Van Gogh, The Letters, Arles, 16 October, 1888, http://vangoghletters.org/vg/letters/let705/letter.html Ibid., Arles, 9 April, 1888, http://vangoghletters.org/vg/letters/let594/letter.html

In this sense, the debate about van Gogh's shoes and to whom they belonged (according to Heidegger they belonged to a countrywoman, while Schapiro argued that this pair of shoes belonged to the artist himself), becomes a matter of very little importance. What really matters is how Heidegger has been capable of emphasizing the way in which a work of art is always a constant unity of image and reality. Work of art has to be considered as an Ursprung (origin), in which the reality became image without the image having lost its own consistence and nature of being reality and image at once. I believe this is the difference between real artworks and their photographic reproduction, in fact, while photography, as reproduction of reality, maintains its consistence of image, it loses relentlessly its concreteness of real thing (as far as it concerns the problem of photography, I am intentionally making no reference at all to the concept of aura, Benjamin's hic et nunc, because this concept even if particularly insightful in relation to the understanding of image in reference to the observer -the concept of aura, the hic et nunc, are terms that might exist and refer only for an ideal spectator- do not examine the essence of image in itself, such as real, living and autonomous being).

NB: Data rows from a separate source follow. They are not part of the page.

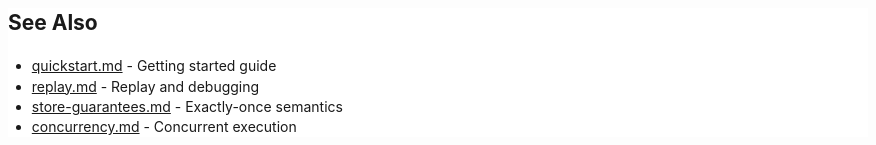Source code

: ## See Also

- [quickstart.md](quickstart.md) - Getting started guide
- [replay.md](replay.md) - Replay and debugging
- [store-guarantees.md](store-guarantees.md) - Exactly-once semantics
- [concurrency.md](concurrency.md) - Concurrent execution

In this sense I consider particularly enlightening the entire work of Gino De Dominicis; by means of ironic and paradoxical artistic strategies, he always aimed to humanize his own work. An artist ahead of its time, Gino De Dominicis forbade any kind of photographic reproduction of his work, and gave to his own artworks decisional capacity. In this way artworks themselves could autonomously decide to take part or not to exhibitions. This peculiar behaviour can be explained only taking into account De Dominicis' final aim to situate the art work outside aesthetics and taste as well as the spectator's judgment, and consequently beyond history and art history.